● Excerpted passage
Whew, I’m glad that’s over. Instead of a sober January I did a how–can-I-stop-spinning-in-circles January. I’m better now, didn’t really solve much but that’s OK, at least I’m working toward change.
And today that means a thematic unit about the three-comma club. Why? Why not, Bernie has been talking about it for years and AOC is giving it new life by pushing about a 70% tax rate for billionaires. We don’t think about wealth distribution because when the water slowly warms, it seems like it’s natural part of societies growth. But when I think back to my wonderful upbringing in Modesto where a journalist and a nurse were able to provide for a family of four (tennis club membership, college educations without debt, vacation cabin, vacations, etc.) I wonder if my parents had a secret counterfeiting business then realize, no, money just went further back then.
I always try and make math entertaining and relatable in Algebra and Geometry so we start with the background music of Bruno Mars, “I wanna be a billionaire so f*cking bad.” Then we go into the reality of the world’s money: charts, graphs, and all the boring stuff that turns me into the peanuts teacher. The data all tell the same story, huge rise in the stock market, not so huge in the middle class earning market. We talk briefly about the 1% and the difference between being a Gates billionaire and a Koch billionaire.
Then we go micro with calculations and budgets-how much will students have to make to exist in Sonoma? How much do they earn selling slices at Mary’s? What is a living wage? How much does it cost to live in Sonoma vs. Modesto? And my favorite calculation: How much did Jeff Bezos make per hour last year (9 million, yes, 9 million per hour! Forget all that other stuff, this is much more important).

● Study material
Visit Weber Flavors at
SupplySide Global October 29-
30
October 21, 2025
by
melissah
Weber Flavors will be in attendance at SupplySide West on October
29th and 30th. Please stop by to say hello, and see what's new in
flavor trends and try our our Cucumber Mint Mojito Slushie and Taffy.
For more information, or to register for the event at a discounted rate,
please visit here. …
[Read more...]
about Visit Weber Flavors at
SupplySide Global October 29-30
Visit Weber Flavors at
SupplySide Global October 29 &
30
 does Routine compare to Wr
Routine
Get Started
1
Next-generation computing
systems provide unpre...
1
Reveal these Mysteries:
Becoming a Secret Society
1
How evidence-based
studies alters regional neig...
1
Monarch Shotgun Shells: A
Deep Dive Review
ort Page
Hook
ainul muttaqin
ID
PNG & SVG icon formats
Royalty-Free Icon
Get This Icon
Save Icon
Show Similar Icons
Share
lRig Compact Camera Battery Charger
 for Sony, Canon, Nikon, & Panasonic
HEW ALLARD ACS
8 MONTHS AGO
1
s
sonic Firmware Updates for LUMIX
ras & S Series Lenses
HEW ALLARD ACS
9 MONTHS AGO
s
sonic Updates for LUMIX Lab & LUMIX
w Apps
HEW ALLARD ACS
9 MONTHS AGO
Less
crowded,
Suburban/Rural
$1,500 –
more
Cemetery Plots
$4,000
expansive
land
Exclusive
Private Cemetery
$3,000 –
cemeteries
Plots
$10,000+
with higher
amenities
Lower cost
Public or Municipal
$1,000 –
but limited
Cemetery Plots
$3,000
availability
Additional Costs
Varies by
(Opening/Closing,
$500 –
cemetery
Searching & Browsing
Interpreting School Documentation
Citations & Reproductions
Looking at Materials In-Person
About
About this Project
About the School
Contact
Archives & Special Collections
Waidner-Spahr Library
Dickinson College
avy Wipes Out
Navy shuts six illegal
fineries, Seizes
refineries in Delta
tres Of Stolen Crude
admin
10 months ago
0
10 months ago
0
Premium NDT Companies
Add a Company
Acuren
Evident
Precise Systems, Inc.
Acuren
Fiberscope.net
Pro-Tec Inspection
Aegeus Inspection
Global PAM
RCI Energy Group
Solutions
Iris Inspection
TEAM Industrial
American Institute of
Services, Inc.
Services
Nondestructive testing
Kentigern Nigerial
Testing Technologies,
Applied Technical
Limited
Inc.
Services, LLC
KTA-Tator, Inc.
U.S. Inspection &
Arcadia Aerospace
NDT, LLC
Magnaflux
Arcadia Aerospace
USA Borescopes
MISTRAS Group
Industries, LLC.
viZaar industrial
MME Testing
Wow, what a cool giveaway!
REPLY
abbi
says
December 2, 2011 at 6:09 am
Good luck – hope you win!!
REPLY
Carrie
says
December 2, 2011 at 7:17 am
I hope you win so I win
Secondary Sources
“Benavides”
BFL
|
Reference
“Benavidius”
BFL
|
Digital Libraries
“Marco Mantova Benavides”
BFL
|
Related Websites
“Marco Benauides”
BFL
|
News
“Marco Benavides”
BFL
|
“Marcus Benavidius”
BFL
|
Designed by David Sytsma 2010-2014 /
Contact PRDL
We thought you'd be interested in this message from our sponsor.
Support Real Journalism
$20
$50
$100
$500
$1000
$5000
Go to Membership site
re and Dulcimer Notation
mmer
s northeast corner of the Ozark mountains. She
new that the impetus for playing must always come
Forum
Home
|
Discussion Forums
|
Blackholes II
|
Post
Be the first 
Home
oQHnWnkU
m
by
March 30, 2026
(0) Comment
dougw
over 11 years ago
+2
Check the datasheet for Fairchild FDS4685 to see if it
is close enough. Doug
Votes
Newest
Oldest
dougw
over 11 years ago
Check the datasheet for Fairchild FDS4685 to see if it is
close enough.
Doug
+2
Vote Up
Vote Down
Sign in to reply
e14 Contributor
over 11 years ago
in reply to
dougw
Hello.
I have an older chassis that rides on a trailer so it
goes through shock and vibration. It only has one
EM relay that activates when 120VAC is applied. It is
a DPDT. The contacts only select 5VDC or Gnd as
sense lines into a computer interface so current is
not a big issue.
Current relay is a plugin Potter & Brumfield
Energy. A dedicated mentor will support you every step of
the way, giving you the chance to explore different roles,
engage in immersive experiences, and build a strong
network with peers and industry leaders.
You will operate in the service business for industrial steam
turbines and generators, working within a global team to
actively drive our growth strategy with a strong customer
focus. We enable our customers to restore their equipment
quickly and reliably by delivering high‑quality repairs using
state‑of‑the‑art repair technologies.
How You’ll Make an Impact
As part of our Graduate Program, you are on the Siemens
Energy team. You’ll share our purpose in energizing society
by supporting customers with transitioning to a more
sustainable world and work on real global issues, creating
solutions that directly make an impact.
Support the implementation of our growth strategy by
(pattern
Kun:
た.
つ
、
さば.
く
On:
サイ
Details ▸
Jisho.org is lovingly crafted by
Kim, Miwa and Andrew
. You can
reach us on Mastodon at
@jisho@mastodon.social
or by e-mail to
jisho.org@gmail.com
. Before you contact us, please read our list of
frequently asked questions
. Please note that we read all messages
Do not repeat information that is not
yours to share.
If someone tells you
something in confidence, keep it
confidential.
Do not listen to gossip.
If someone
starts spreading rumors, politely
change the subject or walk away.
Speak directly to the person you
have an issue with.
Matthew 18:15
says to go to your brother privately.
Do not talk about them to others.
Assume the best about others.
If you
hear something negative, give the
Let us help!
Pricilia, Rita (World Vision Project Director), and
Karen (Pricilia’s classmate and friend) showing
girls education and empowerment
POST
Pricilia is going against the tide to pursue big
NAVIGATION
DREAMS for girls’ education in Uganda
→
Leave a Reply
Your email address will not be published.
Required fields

● Exercise tasks
- 1) In the blog post, how much does the writer say Jeff Bezos made per hour last year?
- 2) Reproduce everything in the blog post from "Whew, I’m glad" down to "working toward change." word for word.

● Results in order
- 1) 9 million per hour.

- 2)
Whew, I’m glad that’s over. Instead of a sober January I did a how–can-I-stop-spinning-in-circles January. I’m better now, didn’t really solve much but that’s OK, at least I’m working toward change.